Pour que tu ne te perdes pas dans le quartier: Patrick Modiano
Publié le 5 Avril 2015
Un "Modiano" dans mes mains!
Je ne pouvais rester inculte quand un auteur reçoit le prix Nobel de littérature.
Durant une après-midi ensoleillée, Daragane, un écrivain retranché dans sa solitude, est tiré de ses pensées par le son strident de son téléphone. Son carnet d'adresses a été rerouvé dans un café de gare. Le jeune homme au bout du fil insiste lourdement pour rencontrer cet ancien auteur.
Contraint d'accepter ce rendez-vous, Daragane se sent pris au piège de son passé. Le couple qu'il rencontre désire percer le mystère d'un meurtre datant de plus de vingt ans.
De quelle manière, Daragane est témoin ou responsable de ce meurtre? Le carnet contient des noms apparaissant dans le rapport d'enquête. Quels sont les souvenirs de cet auteur?
Patrick Modiano base l'intrigue dans les rues de Paris et de ses environs, mais aussi dans les méandres de l'oubli ou de l'amnésie. Un enfant déambule dans son passé par le biais de phrases entendues, de rencontres insolites et de promenades anodines. Cet enfant, élevé par une strip-teaseuse ou acrobate et accompagné par des hommes de la nuit, devient un écrivain. L’absence de souvenir devient un personnage aussi déroutant que ces images fugaces qui peuplent la mémoire de Daragane.
Certains considèreront que la rencontre de l'auteur avec son passé est maladroite, pas aboutie. Le lecteur reste sur sa faim. Il manque un dénouement plausible qui amène le lecteur à une compréhension réaliste de cette divagation.
Cependant, une divagation sur son passé n'est-elle pas vouée immanquablement à l'échec ? Les souvenirs sont souvent auréolés de sentiments trompeurs, de situations modifiées par notre sensibilité. Un retour sur son passé s'arrête, tronqué par un évènement du présent, d'où cette fin brutale et déconcertante. Mais ne révélons pas le stratagème exploité par Patrick Modiano.
Ce roman transcende la mélancolie des années qui fuient. Le narrateur est étouffé par son passé qu'il a enfoui dans les catacombes de son subconscient. Il refoule toute sentimentalité à l'égard de cette femme emblématique, sa mère, sa sœur, une femme de l'ombre. Sa vision est floutée.

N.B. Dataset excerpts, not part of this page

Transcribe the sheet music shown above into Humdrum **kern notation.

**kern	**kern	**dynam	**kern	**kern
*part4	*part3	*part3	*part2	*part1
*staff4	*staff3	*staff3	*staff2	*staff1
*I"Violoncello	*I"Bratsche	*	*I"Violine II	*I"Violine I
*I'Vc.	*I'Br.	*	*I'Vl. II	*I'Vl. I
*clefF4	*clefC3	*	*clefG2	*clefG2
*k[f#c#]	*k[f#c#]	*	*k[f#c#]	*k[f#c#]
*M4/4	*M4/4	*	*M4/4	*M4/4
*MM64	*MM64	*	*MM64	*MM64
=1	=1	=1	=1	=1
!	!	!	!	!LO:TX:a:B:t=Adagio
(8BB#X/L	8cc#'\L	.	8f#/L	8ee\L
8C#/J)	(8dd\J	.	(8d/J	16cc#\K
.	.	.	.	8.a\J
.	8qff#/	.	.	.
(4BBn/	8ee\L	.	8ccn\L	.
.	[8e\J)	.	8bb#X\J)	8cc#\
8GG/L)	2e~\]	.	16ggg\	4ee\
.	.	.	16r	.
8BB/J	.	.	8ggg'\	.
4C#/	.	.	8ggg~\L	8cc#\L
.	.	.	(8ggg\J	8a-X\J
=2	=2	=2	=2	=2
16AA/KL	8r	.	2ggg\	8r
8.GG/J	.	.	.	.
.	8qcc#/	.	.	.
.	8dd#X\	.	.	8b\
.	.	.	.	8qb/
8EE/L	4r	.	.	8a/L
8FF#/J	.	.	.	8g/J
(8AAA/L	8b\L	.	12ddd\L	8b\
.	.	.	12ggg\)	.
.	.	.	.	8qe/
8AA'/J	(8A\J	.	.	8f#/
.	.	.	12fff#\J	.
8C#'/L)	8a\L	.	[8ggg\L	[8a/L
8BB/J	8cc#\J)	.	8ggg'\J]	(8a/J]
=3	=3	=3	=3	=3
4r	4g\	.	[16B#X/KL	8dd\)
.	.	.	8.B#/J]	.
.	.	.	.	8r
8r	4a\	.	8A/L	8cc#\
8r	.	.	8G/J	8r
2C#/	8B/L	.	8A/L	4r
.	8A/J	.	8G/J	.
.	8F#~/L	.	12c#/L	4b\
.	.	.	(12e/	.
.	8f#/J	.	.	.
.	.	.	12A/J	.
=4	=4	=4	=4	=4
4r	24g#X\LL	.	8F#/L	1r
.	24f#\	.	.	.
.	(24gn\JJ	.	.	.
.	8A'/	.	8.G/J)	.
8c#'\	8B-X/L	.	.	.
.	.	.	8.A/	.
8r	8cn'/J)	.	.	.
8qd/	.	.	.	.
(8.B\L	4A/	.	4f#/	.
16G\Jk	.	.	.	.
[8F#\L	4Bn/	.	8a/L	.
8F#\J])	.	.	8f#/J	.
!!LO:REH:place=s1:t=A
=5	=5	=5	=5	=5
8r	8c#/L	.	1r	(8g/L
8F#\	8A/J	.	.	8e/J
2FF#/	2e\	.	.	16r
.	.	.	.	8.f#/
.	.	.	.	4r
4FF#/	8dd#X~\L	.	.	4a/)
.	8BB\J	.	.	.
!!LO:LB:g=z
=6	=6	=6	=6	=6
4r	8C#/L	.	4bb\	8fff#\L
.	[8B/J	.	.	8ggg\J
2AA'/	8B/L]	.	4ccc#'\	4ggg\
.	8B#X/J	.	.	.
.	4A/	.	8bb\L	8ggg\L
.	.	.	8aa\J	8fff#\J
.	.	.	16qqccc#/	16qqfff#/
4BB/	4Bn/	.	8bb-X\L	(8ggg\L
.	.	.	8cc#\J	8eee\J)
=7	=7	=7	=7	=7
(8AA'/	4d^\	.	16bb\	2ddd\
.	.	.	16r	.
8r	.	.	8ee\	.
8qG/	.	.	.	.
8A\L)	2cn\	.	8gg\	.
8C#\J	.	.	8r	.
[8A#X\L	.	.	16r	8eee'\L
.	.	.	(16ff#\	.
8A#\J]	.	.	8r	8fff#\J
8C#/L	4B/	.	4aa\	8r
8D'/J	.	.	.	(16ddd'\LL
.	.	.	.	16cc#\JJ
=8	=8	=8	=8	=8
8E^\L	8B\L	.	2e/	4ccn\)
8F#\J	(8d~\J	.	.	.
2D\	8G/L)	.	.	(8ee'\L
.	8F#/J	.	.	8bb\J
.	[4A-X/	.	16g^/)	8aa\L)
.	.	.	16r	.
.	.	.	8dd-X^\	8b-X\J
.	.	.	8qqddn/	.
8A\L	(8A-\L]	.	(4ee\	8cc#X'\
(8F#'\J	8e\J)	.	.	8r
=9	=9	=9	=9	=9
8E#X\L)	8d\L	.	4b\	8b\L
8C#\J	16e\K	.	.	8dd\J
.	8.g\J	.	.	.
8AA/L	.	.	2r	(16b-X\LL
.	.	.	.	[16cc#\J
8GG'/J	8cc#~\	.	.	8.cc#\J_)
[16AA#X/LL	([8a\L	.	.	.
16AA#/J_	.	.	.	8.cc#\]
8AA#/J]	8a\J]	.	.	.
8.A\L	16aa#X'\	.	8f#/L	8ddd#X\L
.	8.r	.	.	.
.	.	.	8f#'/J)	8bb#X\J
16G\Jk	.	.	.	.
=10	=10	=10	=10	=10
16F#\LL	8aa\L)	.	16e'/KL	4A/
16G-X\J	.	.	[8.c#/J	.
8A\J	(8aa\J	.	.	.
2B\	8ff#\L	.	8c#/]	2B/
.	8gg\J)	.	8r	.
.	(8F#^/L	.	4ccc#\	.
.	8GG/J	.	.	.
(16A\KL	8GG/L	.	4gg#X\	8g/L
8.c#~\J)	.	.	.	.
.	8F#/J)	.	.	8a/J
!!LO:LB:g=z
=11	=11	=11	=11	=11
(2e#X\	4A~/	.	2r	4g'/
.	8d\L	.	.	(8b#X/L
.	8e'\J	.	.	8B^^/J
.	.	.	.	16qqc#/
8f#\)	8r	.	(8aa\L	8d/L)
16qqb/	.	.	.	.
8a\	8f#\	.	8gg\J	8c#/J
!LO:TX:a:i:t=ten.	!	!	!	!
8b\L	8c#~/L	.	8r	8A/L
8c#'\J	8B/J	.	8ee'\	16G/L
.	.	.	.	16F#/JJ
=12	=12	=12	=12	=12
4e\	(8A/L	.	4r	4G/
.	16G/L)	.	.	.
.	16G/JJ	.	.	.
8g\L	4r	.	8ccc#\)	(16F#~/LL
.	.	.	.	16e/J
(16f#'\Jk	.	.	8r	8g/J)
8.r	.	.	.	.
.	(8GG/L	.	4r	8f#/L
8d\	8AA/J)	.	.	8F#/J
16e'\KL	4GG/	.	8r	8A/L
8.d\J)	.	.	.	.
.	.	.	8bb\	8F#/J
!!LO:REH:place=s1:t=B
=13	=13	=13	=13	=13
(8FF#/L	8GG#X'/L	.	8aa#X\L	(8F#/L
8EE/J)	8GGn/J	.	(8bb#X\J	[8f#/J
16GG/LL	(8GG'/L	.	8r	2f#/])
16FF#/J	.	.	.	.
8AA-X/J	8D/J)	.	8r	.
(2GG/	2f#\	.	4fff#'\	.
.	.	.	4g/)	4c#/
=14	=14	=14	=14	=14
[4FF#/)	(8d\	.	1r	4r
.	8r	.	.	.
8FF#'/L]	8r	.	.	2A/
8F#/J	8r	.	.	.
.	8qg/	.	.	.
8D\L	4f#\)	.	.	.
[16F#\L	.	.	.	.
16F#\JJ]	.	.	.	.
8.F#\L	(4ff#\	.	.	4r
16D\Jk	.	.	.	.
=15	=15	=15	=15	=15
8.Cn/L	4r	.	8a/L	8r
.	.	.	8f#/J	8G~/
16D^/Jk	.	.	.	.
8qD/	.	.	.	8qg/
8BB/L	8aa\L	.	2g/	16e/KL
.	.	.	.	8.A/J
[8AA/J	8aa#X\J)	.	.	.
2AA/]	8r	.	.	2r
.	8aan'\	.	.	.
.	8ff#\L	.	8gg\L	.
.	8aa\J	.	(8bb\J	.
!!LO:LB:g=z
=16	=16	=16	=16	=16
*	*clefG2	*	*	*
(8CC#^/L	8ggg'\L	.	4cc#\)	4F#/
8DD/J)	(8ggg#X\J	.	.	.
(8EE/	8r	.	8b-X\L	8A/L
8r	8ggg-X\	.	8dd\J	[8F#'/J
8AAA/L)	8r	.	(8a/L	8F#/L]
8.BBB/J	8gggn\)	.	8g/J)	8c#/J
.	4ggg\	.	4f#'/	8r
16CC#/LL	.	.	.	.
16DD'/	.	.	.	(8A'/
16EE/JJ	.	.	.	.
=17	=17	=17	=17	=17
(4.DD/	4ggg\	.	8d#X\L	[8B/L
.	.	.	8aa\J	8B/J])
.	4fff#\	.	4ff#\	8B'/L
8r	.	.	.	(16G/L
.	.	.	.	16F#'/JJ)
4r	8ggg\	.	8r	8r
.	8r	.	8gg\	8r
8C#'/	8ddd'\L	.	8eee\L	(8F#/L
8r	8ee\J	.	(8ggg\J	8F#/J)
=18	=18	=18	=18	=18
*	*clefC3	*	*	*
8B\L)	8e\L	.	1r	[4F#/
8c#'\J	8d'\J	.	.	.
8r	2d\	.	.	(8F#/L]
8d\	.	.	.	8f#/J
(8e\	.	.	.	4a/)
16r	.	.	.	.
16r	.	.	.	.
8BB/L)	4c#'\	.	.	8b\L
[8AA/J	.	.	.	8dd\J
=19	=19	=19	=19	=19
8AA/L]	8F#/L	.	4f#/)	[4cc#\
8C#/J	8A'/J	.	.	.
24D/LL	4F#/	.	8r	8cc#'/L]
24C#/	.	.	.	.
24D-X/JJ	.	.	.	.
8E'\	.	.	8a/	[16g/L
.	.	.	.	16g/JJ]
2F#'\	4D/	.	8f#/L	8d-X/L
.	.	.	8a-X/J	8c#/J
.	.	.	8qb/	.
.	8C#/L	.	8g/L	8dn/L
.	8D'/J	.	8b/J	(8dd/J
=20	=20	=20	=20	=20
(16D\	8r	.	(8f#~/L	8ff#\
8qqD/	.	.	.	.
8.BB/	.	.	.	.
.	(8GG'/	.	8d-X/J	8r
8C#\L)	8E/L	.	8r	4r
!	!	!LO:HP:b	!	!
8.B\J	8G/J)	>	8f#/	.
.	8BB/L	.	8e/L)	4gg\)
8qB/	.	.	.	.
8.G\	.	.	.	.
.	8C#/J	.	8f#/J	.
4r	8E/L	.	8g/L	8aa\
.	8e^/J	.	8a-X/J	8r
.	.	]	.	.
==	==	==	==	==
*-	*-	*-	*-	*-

Le narrateur vit avec cette angoisse de découvrir le cadavre dans le placard. Néanmoins, Patrick Modiano signe de nouveau un roman qui paralyse le lecteur et le force à se souvenir qu'un cadavre attend peut-être derrière votre porte.
La seule chose qui l'avait préoccupé après la perte du carnet c'était d'y avoir mentionné son nom à lui, et son adresse. Bien sûr, il pouvait ne pas donner suite et laisser cet individu attendre vainement au 42, rue de l'Arcade. Mais alors, il resterait toujours quelque chose en suspens, une menace. Il avait souvent rêvé, au creux de certains après-midi de solitude, que le téléphone sonnerait et qu'une voix douce lui donnerait rendez-vous. Il se rappelait le titre d'un roman qu'il avait lu : Le Temps des rencontres. Peut-être ce temps-là n'était-il pas encore fini pour lui. Mais la voix de tout à l'heure ne lui inspirait pas confiance. A la fois molle et menaçante, cette voix. Oui.
[...] Souvent, au cinéma, il fermait les yeux. Les voix et la musique d'un film étaient pour lui plus suggestives que l'image. Il lui revenait à l'esprit une phrase du film de ce soir-là, dite d'une voix sourde, avant que la lumière ne se rallume, et il avait eu l'illusion que c'était lui-même qui la prononçait : "Pour aller jusqu'à toi, quel drôle de chemin il m'a fallu prendre."
Daragane notait au fur et à mesure les paroles du docteur dans son carnet. C'était comme s'il allait lui dévoiler le secret de ses origines, toutes ces années du début de la vie que l'on a oubliées, sauf un détail qui remonte parfois des profondeurs, une rue que recouvre une voûte de feuillage, un parfum, un nom familier mais dont vous ne savez plus à qui il appartenait, un toboggan.